Recensione: “Settimo cielo”

settimo cielo
foto Futura Tittaferrante

Va in scena al Teatro Elfo Puccini lo spettacolo “Settimo cielo” di Caryl Churchill. La regia e la messa in scena è di Giorgina Pi.
La sfida era difficile e coraggiosa con un testo dove tutto è il contrario di tutto. I temi principali sono quelli cari all’autrice: Sesso e Potere. Lo spettacolo è diviso in due parti di un’ora ciascuno. Al centro c’è una famiglia posta in due periodi storici come fossero mondi paralleli dove il tempo ha regole completamente diverse.

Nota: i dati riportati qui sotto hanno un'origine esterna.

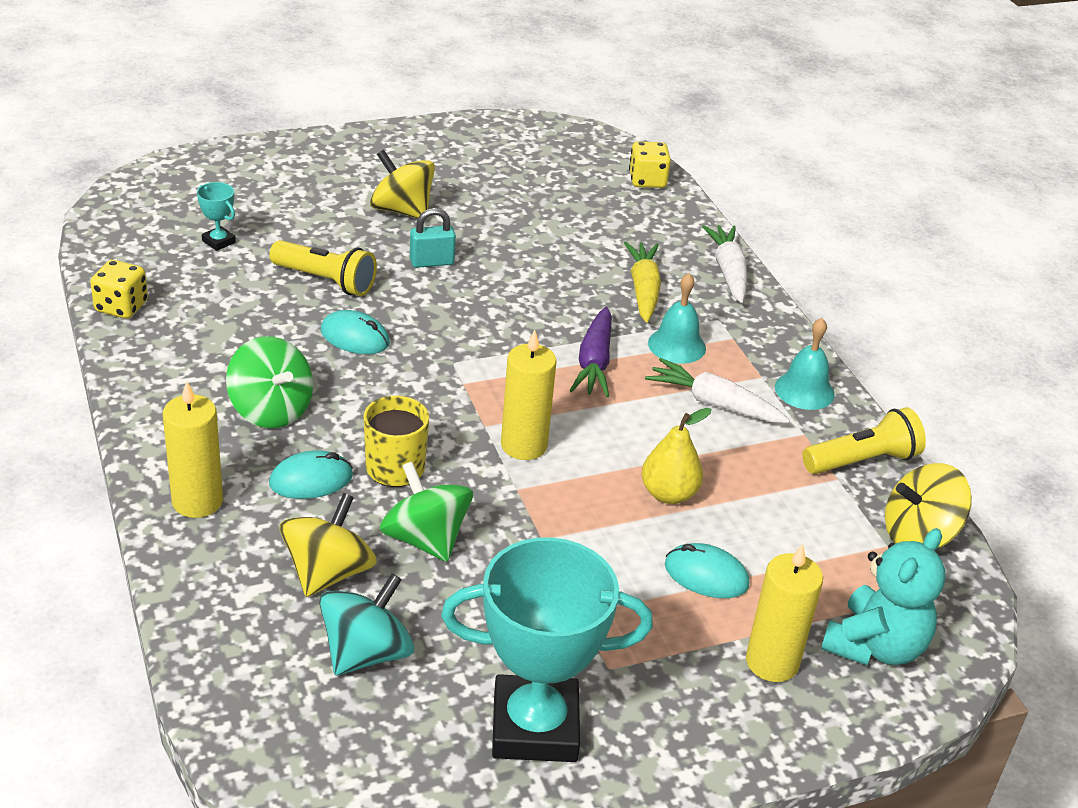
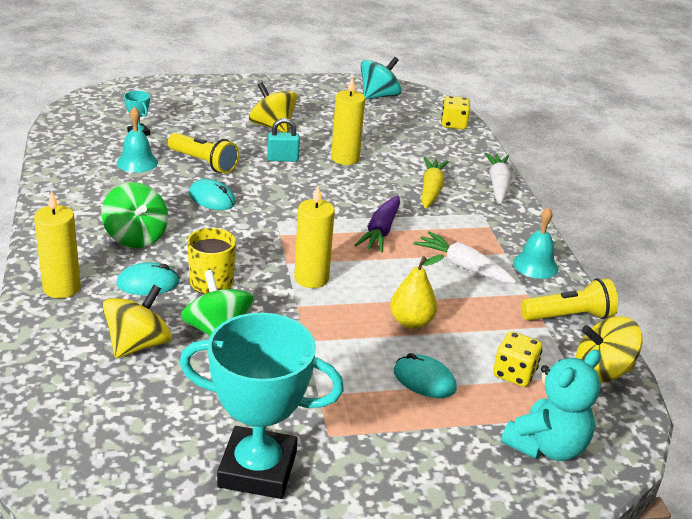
camera: 10 degrees right, 5 degrees down
yellow dice [90,260,148,319] -> yellow dice moved to [493,331,542,387]
turquoise spinning top [319,573,414,676] -> turquoise spinning top moved to [361,57,402,100]
turquoise bell [648,273,706,364] -> turquoise bell moved to [116,106,158,173]
yellow candle [746,544,823,682] -> yellow candle moved to [331,77,365,165]

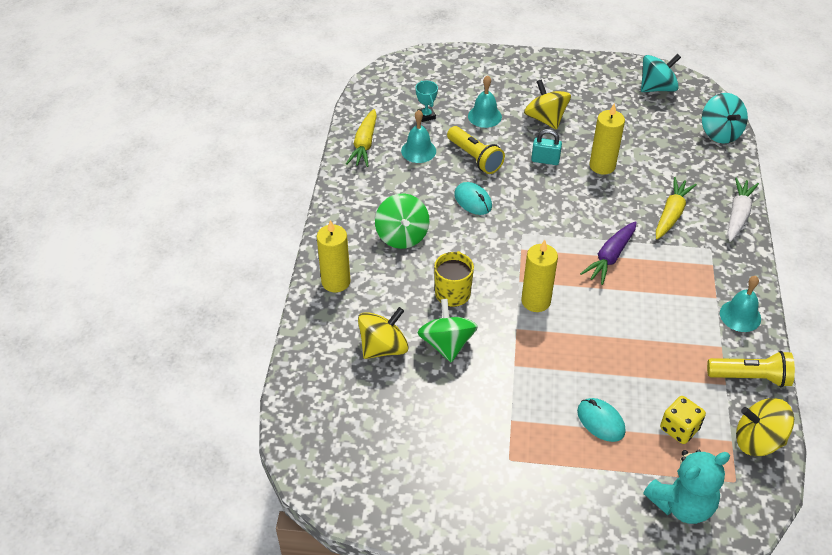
camera: 20 degrees right, 15 degrees up
turquoise mouse [116,262,180,295] -> none
turquoise trophy [179,313,344,499] -> none
yellow pear [390,255,444,329] -> none
white carrot [413,231,517,283] -> none
yellow dice [441,96,470,130] -> turquoise spinning top [702,93,748,144]
none -> yellow carrot [346,109,377,167]
none -> turquoise bell [468,75,502,128]

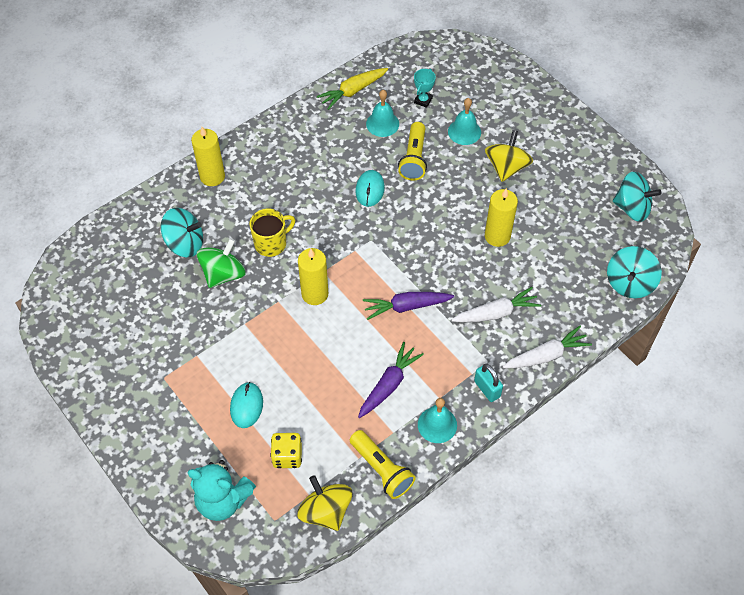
camera: 45 degrees right, 10 degrees up
yellow spinning top [358,307,408,359] -> turquoise spinning top [161,208,203,257]
green spinning top [375,193,429,249] -> none
turquoise padlock [531,129,562,165] -> turquoise padlock moved to [474,364,503,402]
yellow carrot [656,177,697,239] -> white carrot [451,287,541,322]
none -> purple carrot [358,342,424,418]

La prima parte si svolge in una atipica città coloniale inglese nel 1879. Un padre con la moglie, un figlio, un servo di colore, un avventuriero. Ma come accennato, in questo testo, tutto è il contrario di tutto. I ruoli sono mescolati, l’identità etnica e sessuale scombinata ridefinendo i termini della realtà visiva e creando una prima frattura formale per lo spettatore. Ognuno di loro lotta con la propria cercando di nasconderla o forzarla per poi viverla in segreto. Chi cerca la propria identità sessuale, chi sociale. Chi entrambi o chi si perde. Tutto è nascosto sotto una coltre di perbenismo apparente che rimane in superficie solo per non forzare una normalità che vedeva l’indigeno come uno schiavo, un animale di compagnia di cui poter disporre e l’omosessualità come un crimine.

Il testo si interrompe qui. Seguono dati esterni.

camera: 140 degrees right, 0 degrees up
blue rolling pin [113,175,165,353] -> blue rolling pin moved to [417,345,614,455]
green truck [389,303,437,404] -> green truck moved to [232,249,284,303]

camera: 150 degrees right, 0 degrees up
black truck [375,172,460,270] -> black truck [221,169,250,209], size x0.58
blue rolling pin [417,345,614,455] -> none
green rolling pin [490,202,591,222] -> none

Nella seconda parte siamo nella Londra del 1979, anno in cui è stato scritto il testo. La famiglia fa un balzo di cento anni, mentre gli attori si mischiano nuovamente i ruoli. Questa volta l’identità sessuale è espressa in modo estremo, quasi in confusione tra limiti presunti e sbiaditi. Eppure sembrano cambiare forma ma non la sostanza. Come se l’imprinting derivato dal passato non fosse mai stato debellato o affrontato. Come se in questa lotta personale altre cose fossero sfuggite.

Una libertà inquieta che rimbalza da un rapporto all’altro, con una vita fatta di precarietà e poca, se non nessuna, visione o speranza del futuro. Tutto accade qui e ora. Esiste solo il tempo presente.
Quello che domina in questo testo è l’estremo desiderio di essere. Questo però rimane bloccato in dinamiche individualiste che ritornano in forma ciclica sempre agli stessi errori. Il vero tema è la società frammentata o ipocrita che sembra vincolarci a ribellioni estetiche ma mai sostanziali.

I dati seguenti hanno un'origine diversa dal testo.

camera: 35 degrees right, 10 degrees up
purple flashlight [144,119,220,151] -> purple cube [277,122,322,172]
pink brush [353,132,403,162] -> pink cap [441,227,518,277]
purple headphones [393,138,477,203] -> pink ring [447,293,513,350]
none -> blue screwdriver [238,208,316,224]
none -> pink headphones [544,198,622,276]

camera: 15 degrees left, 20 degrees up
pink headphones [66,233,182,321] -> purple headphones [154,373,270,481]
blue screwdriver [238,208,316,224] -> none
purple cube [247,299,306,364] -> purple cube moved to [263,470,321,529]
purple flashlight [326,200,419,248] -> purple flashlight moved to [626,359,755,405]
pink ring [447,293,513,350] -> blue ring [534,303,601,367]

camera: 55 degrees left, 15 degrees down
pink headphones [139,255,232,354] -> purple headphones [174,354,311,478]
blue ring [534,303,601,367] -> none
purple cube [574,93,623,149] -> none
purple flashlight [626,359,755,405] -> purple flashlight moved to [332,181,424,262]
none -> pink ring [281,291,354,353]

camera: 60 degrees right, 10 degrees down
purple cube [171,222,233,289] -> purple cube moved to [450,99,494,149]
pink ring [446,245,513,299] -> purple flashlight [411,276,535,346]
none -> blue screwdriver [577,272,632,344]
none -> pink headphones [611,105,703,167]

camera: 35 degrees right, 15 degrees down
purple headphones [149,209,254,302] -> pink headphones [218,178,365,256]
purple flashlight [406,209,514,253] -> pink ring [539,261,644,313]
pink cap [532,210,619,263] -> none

Durante lo spettacolo i linguaggi utilizzati sono molti e, anche in questo caso, shakerati. Musical, movimento, arte visiva. La scena è molto evocativa e gli attori Marco Cavalcoli, Sylvia De Fanti, Tania Garribba, Lorenzo Parrotto, Aurora Peres, Alessandro Riceci e Marco Spiga, riescono a reggere con estrema bravura una macchina registica complessa a orologeria. Non perdono un colpo e si trasformano in un momento.

Fa impressione come i temi degli anni 70 restino attuali, come se nulla fosse andato avanti, se non la tecnologia.